Electromovilidad y educación ciudadana vial: un enfoque necesario

Lunes 9 de Marzo 2026:- La transición hacia la electromovilidad suele presentarse como el triunfo definitivo de la técnica sobre la crisis climática. Se habla de la reducción de emisiones de CO₂, de la eficiencia de las baterías y de la autonomía de los motores silenciosos. Sin embargo, esta transformación tecnológica corre el riesgo de ser incompleta, o incluso peligrosa, si no se acompaña de una mirada desde las ciencias sociales capaz de comprender cómo las personas habitan, interpretan y comparten el espacio público. En ese sentido, la educación ciudadana vial —presente en todos los espacios educativos: jardines, escuelas, institutos, universidades y empresas— debe evolucionar y avanzar al mismo ritmo que la ingeniería.

Este debate no ocurre en el vacío. Actualmente el país se encuentra en el proceso de actualización de la Estrategia Nacional de Electromovilidad, impulsado por el Ministerio de Energía. En ese proceso participó Fundación Emilia, representada por el académico Benjamín Silva, particularmente en los ejes de coordinación interinstitucional y economía circular de la electromovilidad, aportando una mirada desde las ciencias sociales que busca integrar la educación ciudadana vial, la convivencia en el espacio público y la cultura de la movilidad como elementos centrales de esta transición. Desde Fundación Emilia compartimos esa mirada, que inspira también las reflexiones planteadas en esta columna.

Desde las ciencias sociales sabemos que las tecnologías no transforman por sí solas las prácticas sociales. Son las normas culturales, los hábitos cotidianos y las formas de convivencia las que determinan cómo una innovación se integra realmente en la vida colectiva. En el caso de la movilidad, esto es especialmente evidente: cambiar el tipo de motor no necesariamente cambia la forma en que las personas se relacionan en la vía.

La llegada del vehículo eléctrico no solo cambia lo que hay bajo el capó; altera profundamente la dinámica de convivencia en el espacio público.

El silencio de los motores eléctricos, una de sus mayores virtudes ambientales, representa un desafío inédito para la seguridad pública vial. En nuestra cultura urbana, el oído ha sido históricamente un sentido de alerta para peatones, ciclistas y personas con discapacidad visual. Una educación ciudadana integral hoy debe enseñar a “reaprender” la calle: los conductores de vehículos eléctricos deben extremar su conciencia sobre su presencia casi imperceptible, mientras que los peatones deben fortalecer una cultura de autocuidado basada en la vista y no solo en el sonido.

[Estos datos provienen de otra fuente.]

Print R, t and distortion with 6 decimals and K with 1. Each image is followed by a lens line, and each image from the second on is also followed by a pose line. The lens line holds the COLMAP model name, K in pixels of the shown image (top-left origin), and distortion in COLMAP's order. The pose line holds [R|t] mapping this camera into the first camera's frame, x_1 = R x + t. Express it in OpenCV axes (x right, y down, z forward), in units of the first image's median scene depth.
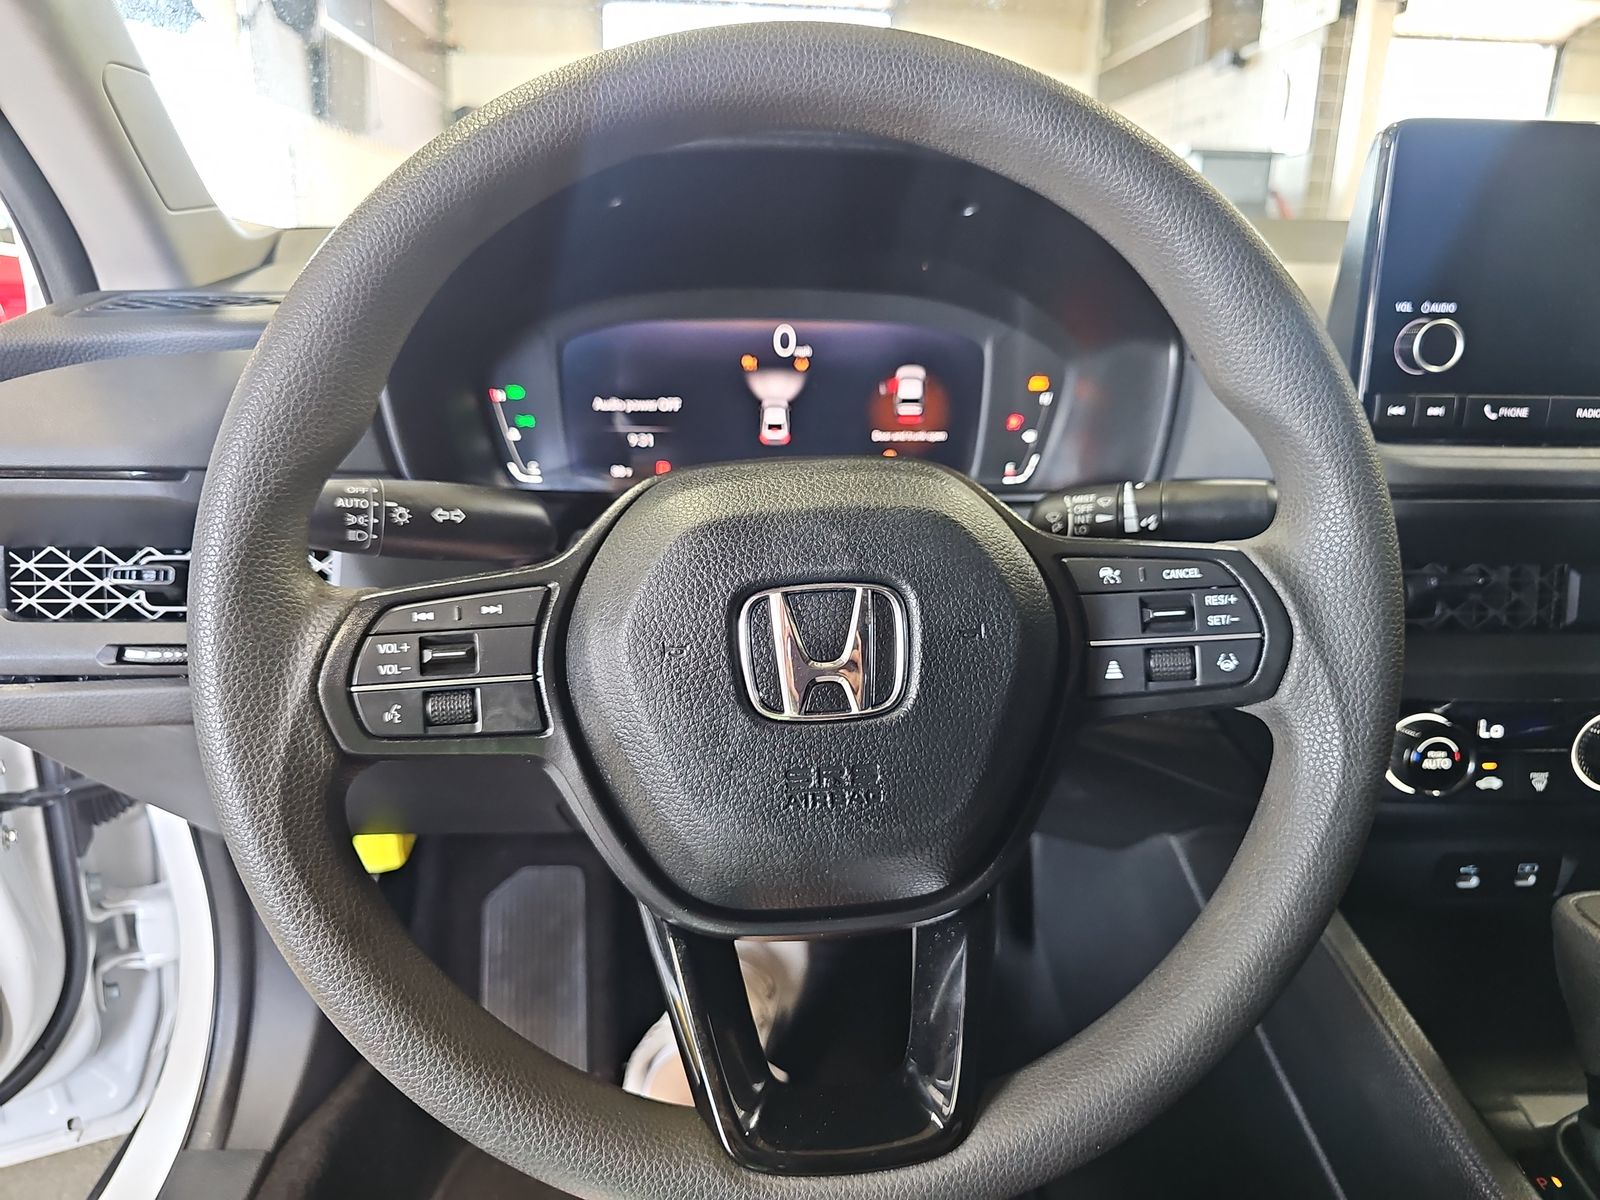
lens RADIAL K [[1104.8, 0, 800.0], [0, 1104.8, 600.0], [0, 0, 1]] dist [0.037545, -0.038725]
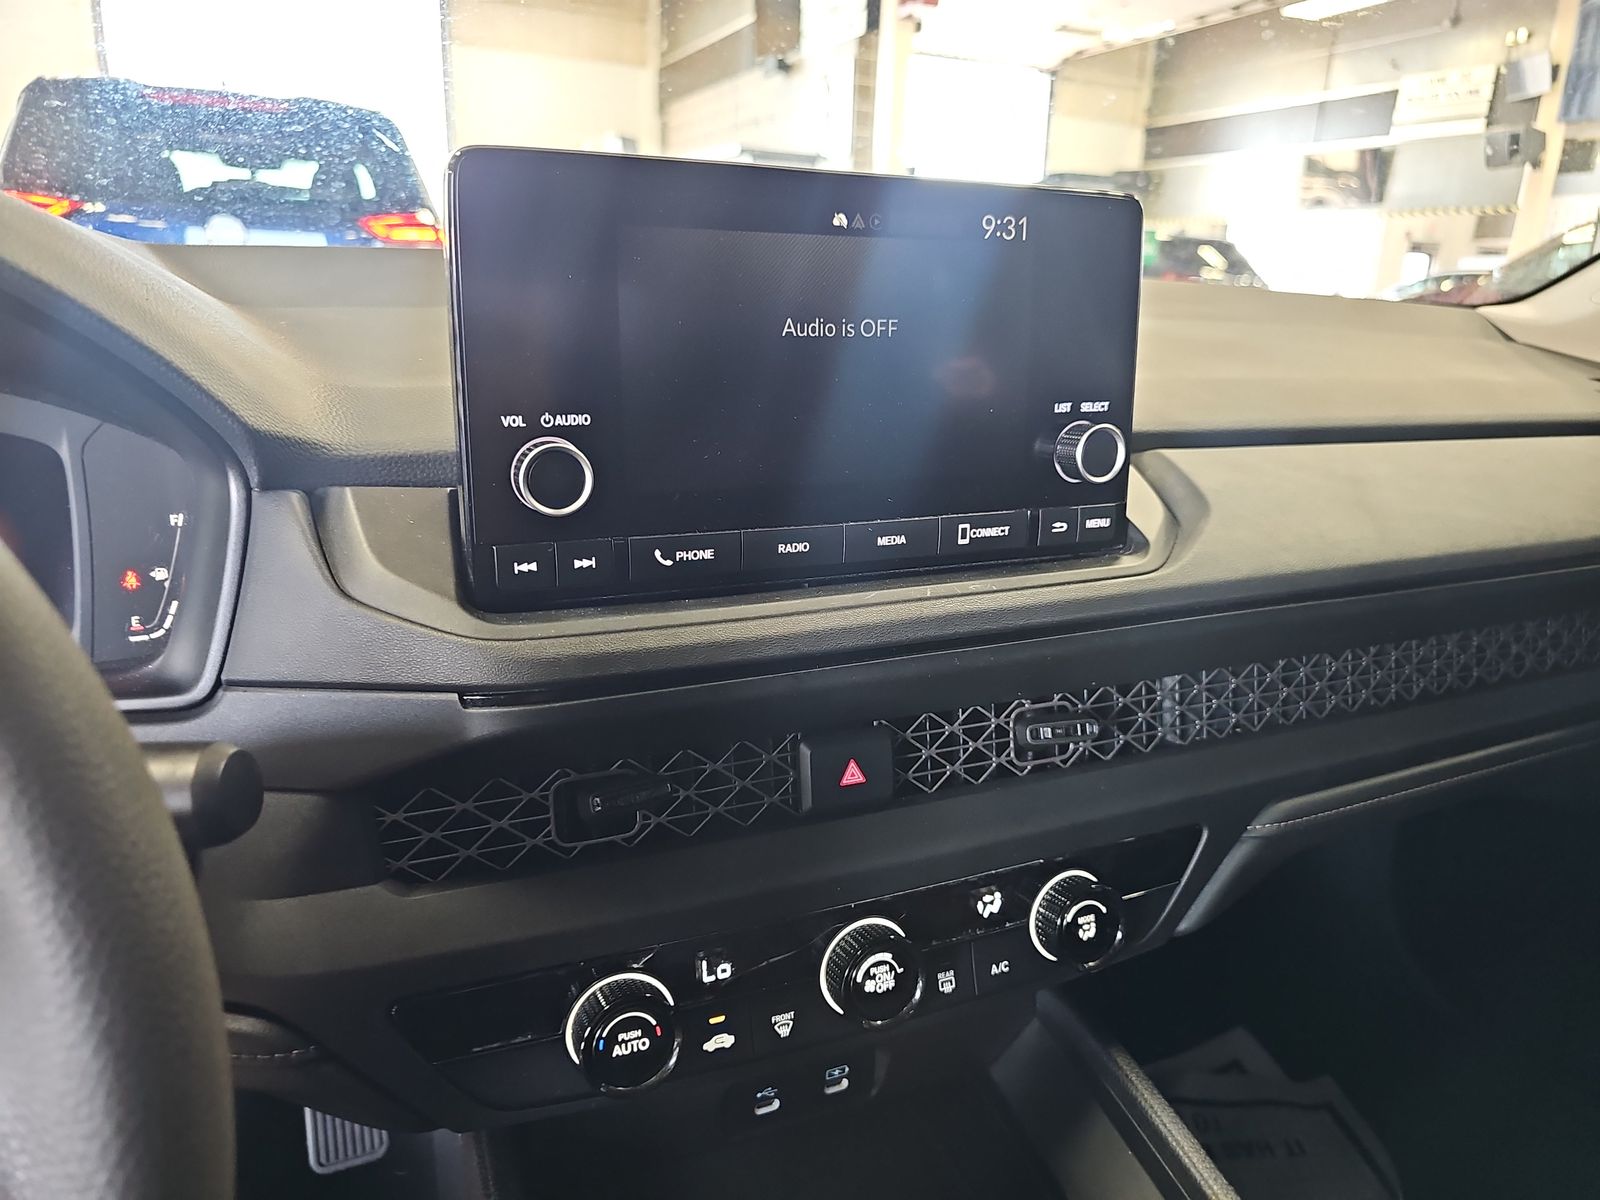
lens RADIAL K [[1104.8, 0, 800.0], [0, 1104.8, 600.0], [0, 0, 1]] dist [0.037545, -0.038725]
pose [[0.940731, -0.083766, 0.328648, 0.370082], [0.080914, 0.996470, 0.022371, -0.119382], [-0.329361, 0.005547, 0.944188, 0.226319]]
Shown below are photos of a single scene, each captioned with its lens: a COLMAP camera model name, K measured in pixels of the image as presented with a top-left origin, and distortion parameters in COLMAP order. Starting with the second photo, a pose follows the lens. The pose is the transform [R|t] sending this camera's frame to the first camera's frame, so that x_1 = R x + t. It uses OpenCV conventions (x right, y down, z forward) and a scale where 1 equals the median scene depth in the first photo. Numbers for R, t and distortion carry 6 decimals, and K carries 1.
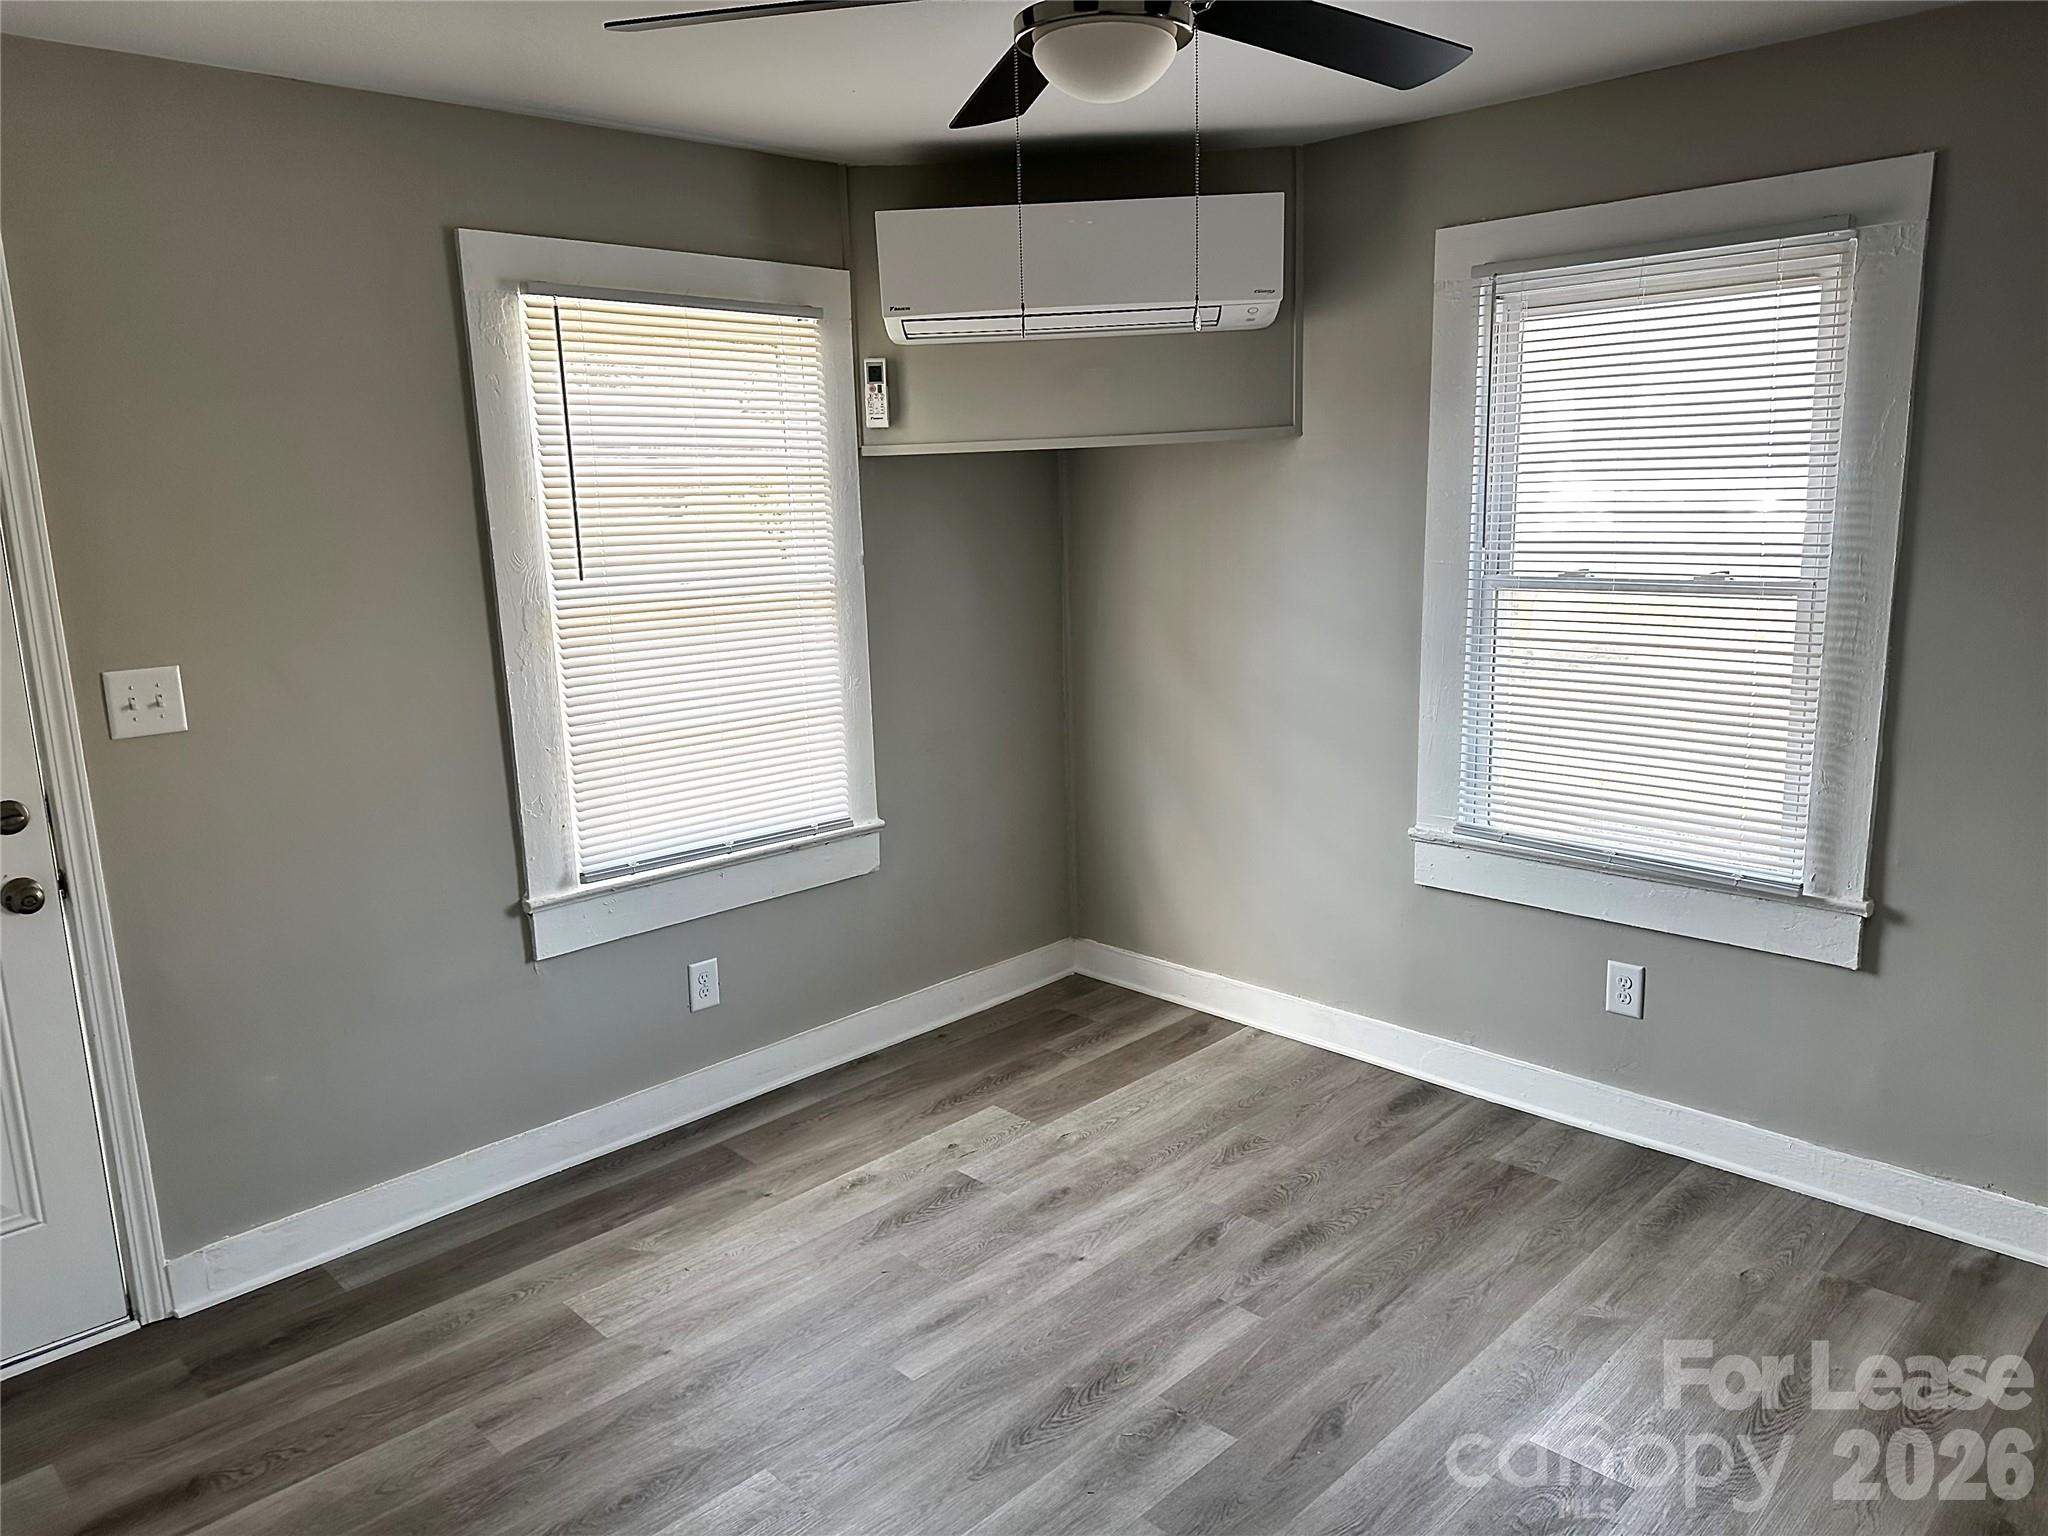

Aquí, la seguridad no depende de un sensor, sino de la empatía y la atención plena de quienes comparten la vía.

Por otro lado, la electromovilidad democratiza nuevas formas de desplazamiento, como los scooters y bicicletas eléctricas, que a menudo operan en un vacío legal o educativo. El núcleo del problema persiste: seguimos viendo estas tecnologías como dispositivos aislados, cuando en realidad forman parte de un sistema social de movilidad donde normas culturales, percepciones de riesgo y prácticas cotidianas son tan determinantes como la tecnología misma. Una seguridad vial efectiva en la era eléctrica nace de entender que la mayor potencia de aceleración de estos vehículos exige una mayor cuota de autorregulación y ética. No se trata de cuántos kilómetros rinde una carga, sino de cómo esa energía se desplaza respetando la integridad del más vulnerable.

Finalmente, el éxito de la electromovilidad no debe medirse solo en ventas de unidades, sino en la reducción de la siniestralidad y el aumento de la armonía social. Es imperativo que las estrategias de movilidad sostenible posicionen a la educación ciudadana como el software que hace funcionar el hardware tecnológico.

Si la transición eléctrica no incorpora la educación ciudadana vial y la convivencia en el espacio público, no estaremos frente a una transformación de la movilidad, sino simplemente ante un cambio de motor.